WHAT YOU WILL DO: Give the lines of the listing below as a Markdown table with the columns Row and Line, numbering each row and skipping any blank lines. Leave the pictures out of the table.

DATA SUPPLIED:
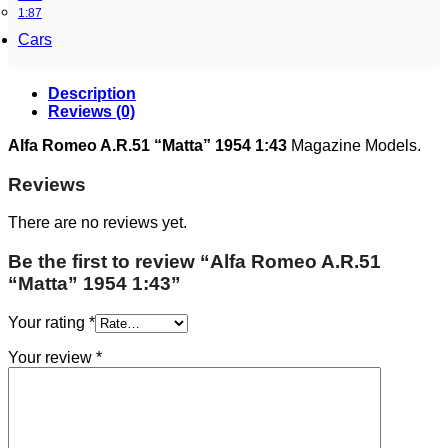
1:87
Cars
Description
Reviews (0)
Alfa Romeo A.R.51 “Matta” 1954 1:43
Magazine Models.
Reviews
There are no reviews yet.
Be the first to review “Alfa Romeo A.R.51
“Matta” 1954 1:43”
Your rating
*
Your review
*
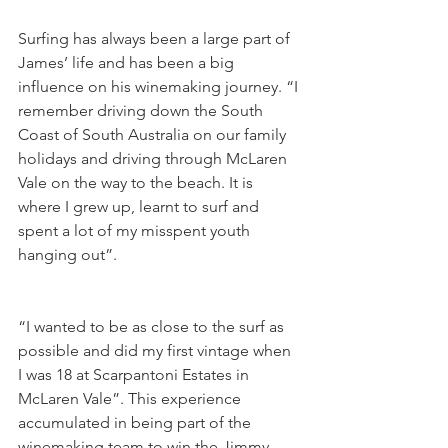
Surfing has always been a large part of 
James’ life and has been a big 
influence on his winemaking journey. “I 
remember driving down the South 
Coast of South Australia on our family 
holidays and driving through McLaren 
Vale on the way to the beach. It is 
where I grew up, learnt to surf and 
spent a lot of my misspent youth 
hanging out”.
“I wanted to be as close to the surf as 
possible and did my first vintage when 
I was 18 at Scarpantoni Estates in 
McLaren Vale”. This experience 
accumulated in being part of the 
winemaking team to win the Jimmy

WRITTEN SOLUTION:
| Row | Line |
|---|---|
| 1 | 1:87 |
| 2 | Cars |
| 3 | Description |
| 4 | Reviews (0) |
| 5 | Alfa Romeo A.R.51 “Matta” 1954 1:43 |
| 6 | Magazine Models. |
| 7 | Reviews |
| 8 | There are no reviews yet. |
| 9 | Be the first to review “Alfa Romeo A.R.51 |
| 10 | “Matta” 1954 1:43” |
| 11 | Your rating |
| 12 | * |
| 13 | Your review |
| 14 | * |
| 15 | Surfing has always been a large part of  |
| 16 | James’ life and has been a big  |
| 17 | influence on his winemaking journey. “I  |
| 18 | remember driving down the South  |
| 19 | Coast of South Australia on our family  |
| 20 | holidays and driving through McLaren  |
| 21 | Vale on the way to the beach. It is  |
| 22 | where I grew up, learnt to surf and  |
| 23 | spent a lot of my misspent youth  |
| 24 | hanging out”. |
| 25 | “I wanted to be as close to the surf as  |
| 26 | possible and did my first vintage when  |
| 27 | I was 18 at Scarpantoni Estates in  |
| 28 | McLaren Vale”. This experience  |
| 29 | accumulated in being part of the  |
| 30 | winemaking team to win the Jimmy |